There are many factors that contribute to high air pollution concentration levels. On the one hand, there are sources within the city limits that have an immediate impact on residents. On the other hand, pollution is also spread from outside. In-house sources include vehicles both private, such as two-wheelers and cars, and commercial such as auto rickshaws, buses, trucks etc. As per source apportionment studies, the share of vehicular pollution is about a quarter of the total PM2.5 concentrations in Delhi. While heavy-duty vehicles (trucks and buses) contribute to about half of the PM2.5 emissions, two-wheelers have a one-third share. Cars make up for 10 per cent of vehicular emissions.
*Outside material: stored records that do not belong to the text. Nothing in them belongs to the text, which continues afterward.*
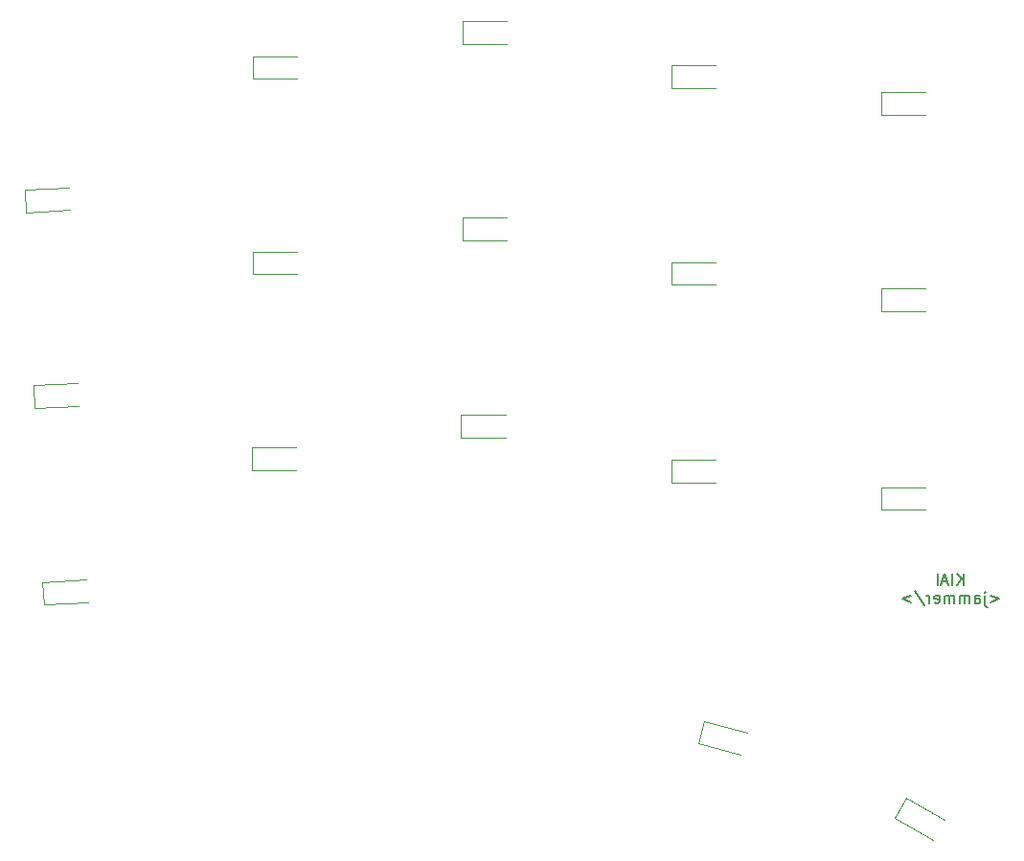
<source format=gbr>
%TF.GenerationSoftware,KiCad,Pcbnew,(6.0.7-1)-1*%
%TF.CreationDate,2022-11-03T20:53:44+08:00*%
%TF.ProjectId,kiai,6b696169-2e6b-4696-9361-645f70636258,rev?*%
%TF.SameCoordinates,Original*%
%TF.FileFunction,Legend,Bot*%
%TF.FilePolarity,Positive*%
%FSLAX46Y46*%
G04 Gerber Fmt 4.6, Leading zero omitted, Abs format (unit mm)*
G04 Created by KiCad (PCBNEW (6.0.7-1)-1) date 2022-11-03 20:53:44*
%MOMM*%
%LPD*%
G01*
G04 APERTURE LIST*
%ADD10C,0.150000*%
%ADD11C,0.120000*%
G04 APERTURE END LIST*
D10*
X185766666Y18152619D02*
X185766666Y19152619D01*
X185195238Y18152619D02*
X185623809Y18724047D01*
X185195238Y19152619D02*
X185766666Y18581190D01*
X184766666Y18152619D02*
X184766666Y19152619D01*
X184338095Y18438333D02*
X183861904Y18438333D01*
X184433333Y18152619D02*
X184100000Y19152619D01*
X183766666Y18152619D01*
X183433333Y18152619D02*
X183433333Y19152619D01*
X188123809Y17209285D02*
X188885714Y16923571D01*
X188123809Y16637857D01*
X187647619Y17209285D02*
X187647619Y16352142D01*
X187695238Y16256904D01*
X187790476Y16209285D01*
X187838095Y16209285D01*
X187647619Y17542619D02*
X187695238Y17495000D01*
X187647619Y17447380D01*
X187600000Y17495000D01*
X187647619Y17542619D01*
X187647619Y17447380D01*
X186742857Y16542619D02*
X186742857Y17066428D01*
X186790476Y17161666D01*
X186885714Y17209285D01*
X187076190Y17209285D01*
X187171428Y17161666D01*
X186742857Y16590238D02*
X186838095Y16542619D01*
X187076190Y16542619D01*
X187171428Y16590238D01*
X187219047Y16685476D01*
X187219047Y16780714D01*
X187171428Y16875952D01*
X187076190Y16923571D01*
X186838095Y16923571D01*
X186742857Y16971190D01*
X186266666Y16542619D02*
X186266666Y17209285D01*
X186266666Y17114047D02*
X186219047Y17161666D01*
X186123809Y17209285D01*
X185980952Y17209285D01*
X185885714Y17161666D01*
X185838095Y17066428D01*
X185838095Y16542619D01*
X185838095Y17066428D02*
X185790476Y17161666D01*
X185695238Y17209285D01*
X185552380Y17209285D01*
X185457142Y17161666D01*
X185409523Y17066428D01*
X185409523Y16542619D01*
X184933333Y16542619D02*
X184933333Y17209285D01*
X184933333Y17114047D02*
X184885714Y17161666D01*
X184790476Y17209285D01*
X184647619Y17209285D01*
X184552380Y17161666D01*
X184504761Y17066428D01*
X184504761Y16542619D01*
X184504761Y17066428D02*
X184457142Y17161666D01*
X184361904Y17209285D01*
X184219047Y17209285D01*
X184123809Y17161666D01*
X184076190Y17066428D01*
X184076190Y16542619D01*
X183219047Y16590238D02*
X183314285Y16542619D01*
X183504761Y16542619D01*
X183600000Y16590238D01*
X183647619Y16685476D01*
X183647619Y17066428D01*
X183600000Y17161666D01*
X183504761Y17209285D01*
X183314285Y17209285D01*
X183219047Y17161666D01*
X183171428Y17066428D01*
X183171428Y16971190D01*
X183647619Y16875952D01*
X182742857Y16542619D02*
X182742857Y17209285D01*
X182742857Y17018809D02*
X182695238Y17114047D01*
X182647619Y17161666D01*
X182552380Y17209285D01*
X182457142Y17209285D01*
X181409523Y17590238D02*
X182266666Y16304523D01*
X181076190Y17209285D02*
X180314285Y16923571D01*
X181076190Y16637857D01*
D11*
%TO.C,K15*%
X141350000Y33200000D02*
X141350000Y31200000D01*
X141350000Y31200000D02*
X145250000Y31200000D01*
X141350000Y33200000D02*
X145250000Y33200000D01*
%TO.C,K3*%
X159950000Y46684000D02*
X159950000Y44684000D01*
X159950000Y46684000D02*
X163850000Y46684000D01*
X159950000Y44684000D02*
X163850000Y44684000D01*
%TO.C,K1*%
X159950000Y29200000D02*
X163850000Y29200000D01*
X159950000Y29200000D02*
X159950000Y27200000D01*
X159950000Y27200000D02*
X163850000Y27200000D01*
%TO.C,K11*%
X122950000Y45600000D02*
X126850000Y45600000D01*
X122950000Y47600000D02*
X122950000Y45600000D01*
X122950000Y47600000D02*
X126850000Y47600000D01*
%TO.C,K13*%
X102800748Y53080874D02*
X106695403Y53284984D01*
X102800748Y53080874D02*
X102905420Y51083615D01*
X102905420Y51083615D02*
X106800075Y51287725D01*
%TO.C,K6*%
X178450000Y59700000D02*
X182350000Y59700000D01*
X178450000Y61700000D02*
X182350000Y61700000D01*
X178450000Y61700000D02*
X178450000Y59700000D01*
%TO.C,K12*%
X104336260Y18397998D02*
X104440932Y16400739D01*
X104440932Y16400739D02*
X108335587Y16604849D01*
X104336260Y18397998D02*
X108230915Y18602108D01*
%TO.C,K5*%
X178450000Y26800000D02*
X182350000Y26800000D01*
X178450000Y26800000D02*
X178450000Y24800000D01*
X178450000Y24800000D02*
X182350000Y24800000D01*
%TO.C,K16*%
X141450000Y66000000D02*
X145350000Y66000000D01*
X141450000Y68000000D02*
X141450000Y66000000D01*
X141450000Y68000000D02*
X145350000Y68000000D01*
%TO.C,K2*%
X159950000Y64100000D02*
X159950000Y62100000D01*
X159950000Y62100000D02*
X163850000Y62100000D01*
X159950000Y64100000D02*
X163850000Y64100000D01*
%TO.C,K4*%
X162820801Y6101602D02*
X166587912Y5092207D01*
X162303163Y4169750D02*
X166070274Y3160356D01*
X162820801Y6101602D02*
X162303163Y4169750D01*
%TO.C,K17*%
X141450000Y50600000D02*
X141450000Y48600000D01*
X141450000Y48600000D02*
X145350000Y48600000D01*
X141450000Y50600000D02*
X145350000Y50600000D01*
%TO.C,K10*%
X122950000Y62900000D02*
X126850000Y62900000D01*
X122950000Y64900000D02*
X122950000Y62900000D01*
X122950000Y64900000D02*
X126850000Y64900000D01*
%TO.C,K9*%
X122850000Y30300000D02*
X122850000Y28300000D01*
X122850000Y28300000D02*
X126750000Y28300000D01*
X122850000Y30300000D02*
X126750000Y30300000D01*
%TO.C,K14*%
X103536260Y35787041D02*
X103640932Y33789782D01*
X103536260Y35787041D02*
X107430915Y35991151D01*
X103640932Y33789782D02*
X107535587Y33993892D01*
%TO.C,K8*%
X180701444Y-706089D02*
X184078943Y-2656089D01*
X179701444Y-2438139D02*
X183078943Y-4388139D01*
X180701444Y-706089D02*
X179701444Y-2438139D01*
%TO.C,K7*%
X178450000Y44356000D02*
X182350000Y44356000D01*
X178450000Y42356000D02*
X182350000Y42356000D01*
X178450000Y44356000D02*
X178450000Y42356000D01*
%TD*%
M02*

</source>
During peak summers, wind speed becomes an issue as well.The predominant wind direction is from North to North-west, and the emissions released in these upwind regions impact the air quality in Delhi after being transported by winds. Other important aspect which defines air quality in a region is meteorology. While rising temperatures and clear skies ensure more vertical mixing, higher wind speeds lead to more horizontal dispersion of pollutants. Evidently, more pollution is observed in winters when temperatures and wind speeds are low.

It was under these circumstances that the Aam Aadmi Party rolled out the odd-even scheme road rationing scheme twice this year. While the Arvind Kejriwal Government with a clear intention wants to address the pollution problem, there are certain limitations to this scheme. In January, when the first phase of the odd-even experiment was in effect, the national capital saw some reduction in congestion levels and a marginal reduction in pollution too.

In winters, even a marginal percentage reduction in pollution leads to a significant decrease in absolute PM2.5, as pollutant concentrations during this time are extremely high. However, in summers, when pollution levels are relatively low and the share of vehicular sources too is low, the impact of the odd-even scheme is bound to be less. Moreover, slowly but steadily, people try to negate the scheme by looking for alternatives.

Purchase of new cars, old cars, motor bikes can not only negate the emission benefits but may also compensate congestion levels. This is most likely to happen in a scenario when public transportation system is not yet reliable and attractive enough to the general public. A study conducted by the TERI university found that reliability and safety in public transportation systems are the two prime factors which affect the shift from private to public modes for residents in Delhi. Conclusively, the odd-even scheme can still be used as an emergency measure during winters when pollution levels are severely high, but regularising it may only reduce its impact unless the public transportation is improved and the sale of alternative vehicles are checked.

More importantly, just restrictions on cars cannot be relied upon for massive reductions in pollutant levels and bringing them within the prescribed limits. Efforts are required to control pollution from other categories of pollution too. With the introduction of BS-IV fuels in 2017 and BS-V fuels in 2019, not only new vehicles but also older vehicles will shift to best low emission technology. They can be retrofitted with tail-pipe control devices. Tail-pipe controls provide decent efficiencies with BS-IV fuels and perform best with the 10-ppm sulphur BS-V fuels.

Policies for this needs to be discussed and framed as early as possible so that maximum benefits of low sulphur fuels can be accrued. Also, the inspection and maintenance system needs to be strengthened to ensure reduction in emissions and appropriate performance of the new technology in the real world conditions. Importantly, actions are required for all different categories of vehicles, and also at a wider spatial scale than Delhi.

Towns in downwind areas like Ghaziabad, Noida, Faridabad are impacted by emissions released from the national capital. Conclusively, the whole NCR region demands a comprehensive air quality management plan which has strategies for control in different sectors. The plans need to be based on scientific studies and have to be updated every three to five years. Based on the plans, air quality targets needs to be defined for each year, and strategies have to be enforced to achieve them.